Par ailleurs, [U] [Y], qui n’est pas connue du grand public, est mariée avec un célèbre écrivain qui fait régulièrement mention de sa vie privée, et singulièrement de sa relation avec sa compagne, dans la presse (pièces 4, 5, 9, 13 en défense) et dans son dernier livre (pièce 15 en défense). Pour autant, il ne saurait être déduit de ces éléments et du rare concours qu’elle apporte à sa médiatisation (pièce 23 en défense), qu’elle ne souhaite pas, pour elle-même, une plus grande discrétion, les choix de communication de son époux ne lui étant pas imputables.
Pour autant, il convient de relativiser l’apport des pièces fournies pour étayer le préjudice subi par la demanderesse. En effet, si l’attestation de [R] [X], conseillère conjugale et familiale, produite aux débats (pièce 3 en demande) indique que“la publication d’articles spéculant sur leur vie conjugale et la désinformation publique exposant leur intimité menace leur union et le travail de reconstruction engagé.” et que,“les mensonges colportés par la presse “people” sont de nature à augmenter leur stress.”, elle ne cite aucun article en particulier, ne permettant pas de distinguer l’effet propre de l’article ici en cause.
Compte tenu de l’ensemble de ces éléments, il y a lieu d’allouer à [U] [Y], à titre de réparation de son préjudice, la somme de 6 000 € pour les atteintes portées à sa vie privée.
Sur les autres demandes
L’article 696 du code de procédure civile énonce que la partie perdante est en principe condamnée aux dépens. Il y a en conséquence lieu de condamner la société défenderesse, qui succombe, aux dépens.
L’article 700 du code de procédure civile dispose que le juge condamne la partie tenue aux dépens ou qui perd son procès à payer à l’autre partie la somme qu’il détermine, au titre des frais exposés et non compris dans les dépens. Il doit à ce titre tenir compte de l’équité ou de la situation économique de la partie condamnée et peut écarter pour les mêmes considérations cette condamnation.
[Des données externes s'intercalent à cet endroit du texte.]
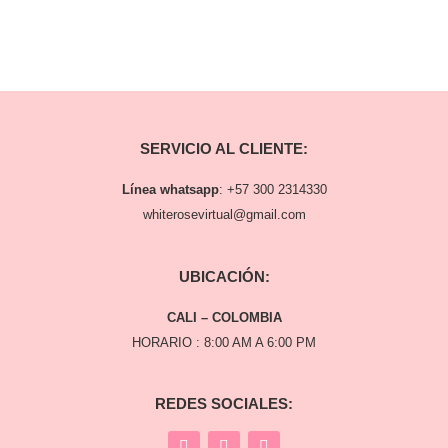
SERVICIO AL CLIENTE:
Línea whatsapp
:
+57 300 2314330
whiterosevirtual@gmail.com
UBICACIÓN:
CALI – COLOMBIA
HORARIO : 8:00 AM A 6:00 PM
REDES SOCIALES: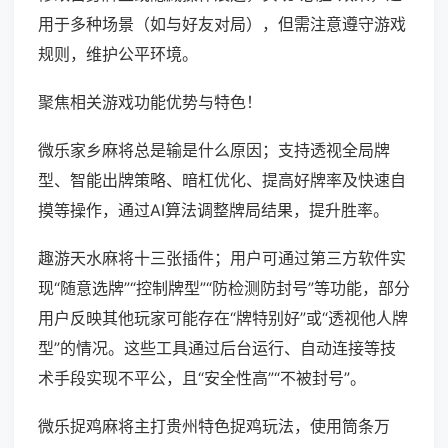
用于多种场景（如与好友对局），但需注意遵守游戏
规则，维护公平环境。
聚焦相关游戏功能优势与特色！
微乐家乡麻将总是输是什么原因；支持透视全局牌
型、智能出牌策略、暗杠优化、提高好牌率及快速自
摸等操作，通过AI算法调整牌局结果，提升胜率。
趣游天水麻将十三张插件；用户可通过第三方软件实
现“随意选牌”“控制牌型”“防检测防封号”等功能，部分
用户反映其他玩家可能存在“牌特别好”或“透视他人牌
型”的情况。这些工具通过后台运行、自动连接等技
术手段实现不平公，且“安全性高”“不被封号”。
微乐捉鸡麻将主打贵州特色捉鸡玩法，使用筒条万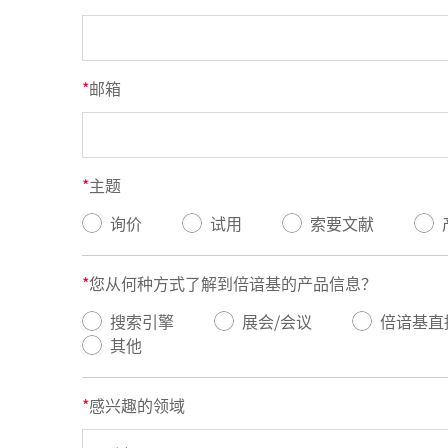
*
邮箱
© 2026 AutoNavi
- GS(2019)6379号
*
主题
询价
试用
索要文献
*
您从何种方式了解到倍谙基的产品信息？
搜索引擎
展会/会议
倍谙基直
其他
*
感兴趣的领域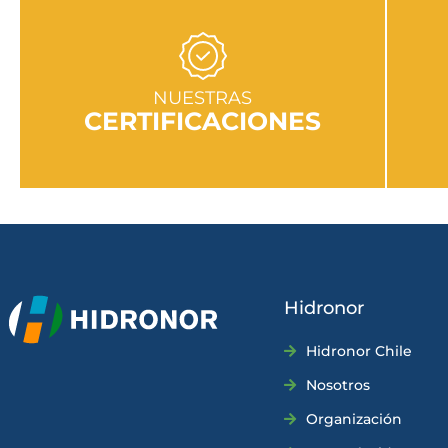
IR A SECCIÓN
NUESTRAS
CERTIFICACIONES
Hidronor
Hidronor Chile
Nosotros
Organización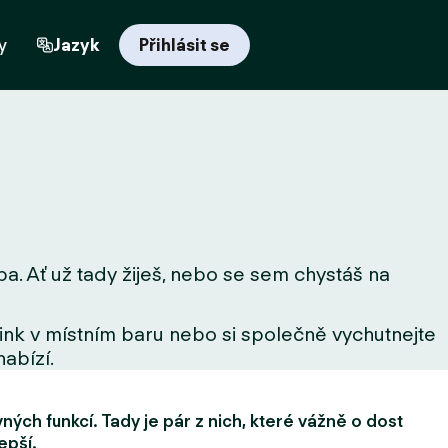
y
Jazyk
Přihlásit se
a. Ať už tady žiješ, nebo se sem chystáš na
drink v místním baru nebo si společně vychutnejte
nabízí.
ých funkcí. Tady je pár z nich, které vážně o dost
epší.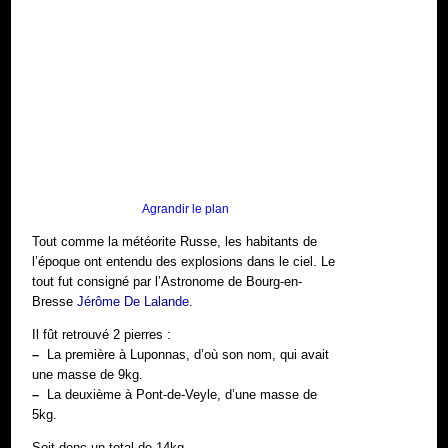
Agrandir le plan
Tout comme la météorite Russe, les habitants de
l’époque ont entendu des explosions dans le ciel. Le
tout fut consigné par l’Astronome de Bourg-en-
Bresse
Jérôme De Lalande
.
Il fût retrouvé 2 pierres :
–
La première à Luponnas, d’où son nom, qui avait
une masse de 9kg.
–
La deuxième à Pont-de-Veyle, d’une masse de
5kg.
Soit donc un total de 14kg.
Il serait inéquitable de laisser aux demandeurs la charge des frais irrépétibles qu’ils ont dû exposer pour la défense de leurs intérêts et il y aura lieu en conséquence de condamner la société défenderesse à leur payer la somme de 2 000 euros en application de l’article 700 du code de procédure civile.
PAR CES MOTIFS
Statuant publiquement par mise à disposition au greffe, contradictoirement et en premier ressort,
Condamnons la société PUBLIC PUBLISHING à payer à [V] [S] la somme provisionnelle de 3 000 euros à titre de dommages-intérêts à valoir sur la réparation de son préjudice moral résultant des atteintes portées au respect dû à sa vie privée dans le numéro 1069 du magazine Public publié le 5 janvier 2024 ;
Condamnons la société PUBLIC PUBLISHING à payer à [U] [Y] la somme provisionnelle de 6 000 euros à titre de dommages-intérêts à valoir sur la réparation de son préjudice moral résultant des atteintes portées au respect dû à sa vie privée dans le numéro 1069 du magazine Public publié le 5 janvier 2024 ;
Condamnons la société PUBLIC PUBLISHING aux dépens ;
Condamnons la société PUBLIC PUBLISHING à payer à [V] [S] et [U] [Y] la somme de 2 000 euros en application de l’article 700 du code de procédure civile ;
Déboutons les parties du surplus de leurs demandes,
Rappelons que le présent jugement est exécutoire de plein droit nonobstant appel.